Se necesitan 15 milésimas de segundo para procesar una imagen. Menos de medio segundo para encontrar la palabra adecuada. Tres segundos para captar la atención en una web. Y 5 segundos para tomar una decisión importante.

En 15 segundos, adolescentes decidirán si le gusta una canción o no; los 15 segundos que duran las stories de Instagram, formato de una caducidad ficticia, en el que una imagen o un vídeo puede ir a acompañado de música. En esencia, nada nuevo; lo de siempre con otro envoltorio. Si la canción les gusta, la curiosidad les llevará a Spotify, a Apple Music o a Youtube para escuchar la canción completa.

Hablamos con cuatro adolescentes de 14 años gracias a las cuales, este grupo de puretas (quizás esto ya ni se diga) conocemos a El Mig Malo. Hip hop y rap de origen dominicano hecho en Huesca, y aquí sin enterarnos. El vídeo de su último single, Mentira, lleva más de 14.000 reproducciones en Youtube en menos de dos meses. Y algún padre o madre se ve atrapado en el estribillo, aun preguntándose cómo.

Ellas, dicen, van a todas partes con música. Lo hacen todo con música. Se descubren canciones las unas a las otras. Y tienen listas en Spotify para cada actividad y estado de ánimo. No son las únicas. Cuentan que es así para todas las personas de su edad. Escuchan más o menos la misma música pero dependiendo al grupo que pertenezcan muestran diferente actitud hacia ella. Se ríen de las letras que consideran “ofensivas para las mujeres” porque lo que les importa es el ritmo, aunque no significa que no sean conscientes de lo machista y lo denigrante. ¿Y por qué debería importarle a ellas más que lo que nos importó a nosotras? La dopamina no entiende de eufemismos como La salamandra o El tiburón.

Escuchan a Sebastián Yatra, Lunay, Rosalía, Ariana Grande, Taylor Swift, Bad Bunny, La Pegatina, Aya Nakamura o al checo Mikolas Josef, al que conocen por Eurovision. Se ríen cuando reconocen que también les gusta “Trucho” de Rochy RD. Dicen que escuchan “de todo”, también “clásicos” como Michael Jackson. La “música de sus padres” es la que escuchan en los desplazamientos en coche. Y a veces coinciden en gustos como Bob Marley o The Cure, Cheb Rayan o Ibtissam Tiskat, según sea su origen, el de ellas o el de sus madres y padres.

Del 1 al 10 la música es lo máximo en sus vidas pero no suelen ir a conciertos ni conocen ningún festival de los que se celebran en Huesca. Esperan a San Lorenzo para saber si hay algo que les pueda gustar pero, durante el resto del año, no consultan lo que se programa. Y quienes programan, ¿les consultamos a ellas?

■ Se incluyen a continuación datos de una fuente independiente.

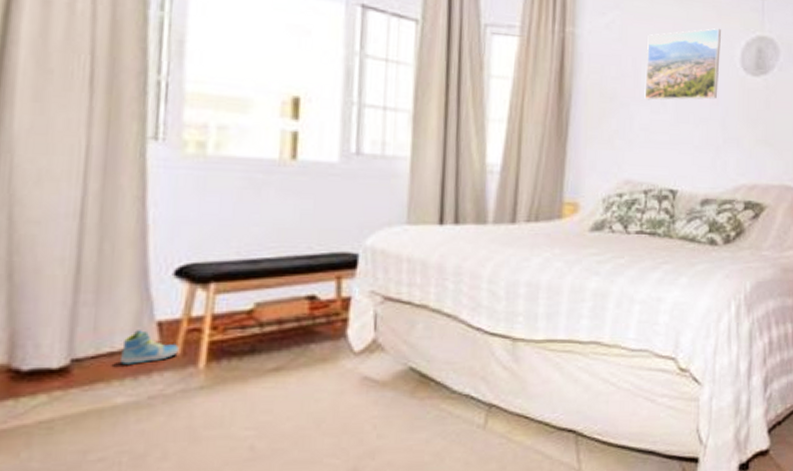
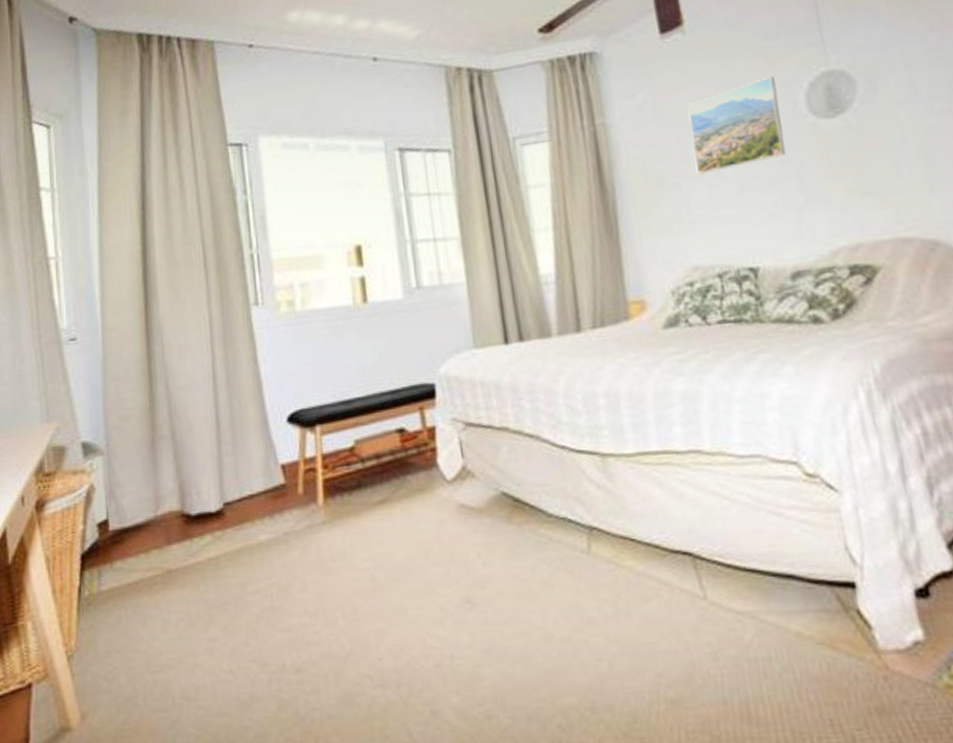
sneaker: present [119,330,180,364] -> none [257,473,302,505]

Su festival ideal sería uno de música con sus artistas favoritos, DJ’s que pongan de todo, como las discomóviles en San Lorenzo. Preguntando se llega a Roma.

Asisten a las representaciones de fin de curso del ITHEC, porque conocen a alguien que actúa o porque son ellas las que suben al escenario. Son más de series pero irían al cine si se proyectaran sagas como las de Harry Potter, Los juegos del hambre, Crepúsculo o capítulos de La casa de papel. ¿Una serie en el cine?

De pronto cuchichean, “¿viene El Mig Malo a Periferias?”. “No”.

¿Les preguntamos ya qué les gusta o qué piensan? Porque seguimos moviéndonos en burbujas –en esencia, nada nuevo; lo de siempre con otro envoltorio– entre las que no existe interacción por mucho que estemos en las mismas redes sociales o habitando los mismos espacios, sean digitales o físicos. Y entre burbuja y burbuja, brecha, de edad, y de género, y de origen, y de elección.

Su afición por la música es la razón de lo que viene ocurriendo desde el inicio de todo esto: las personas bailan y cantan en todas las culturas. Y lo seguiremos haciendo a pesar de las brechas. ¿Las rompemos? ¿Podría la siguiente edición de Periferias bailar y cantar al ritmo de la Generación Z?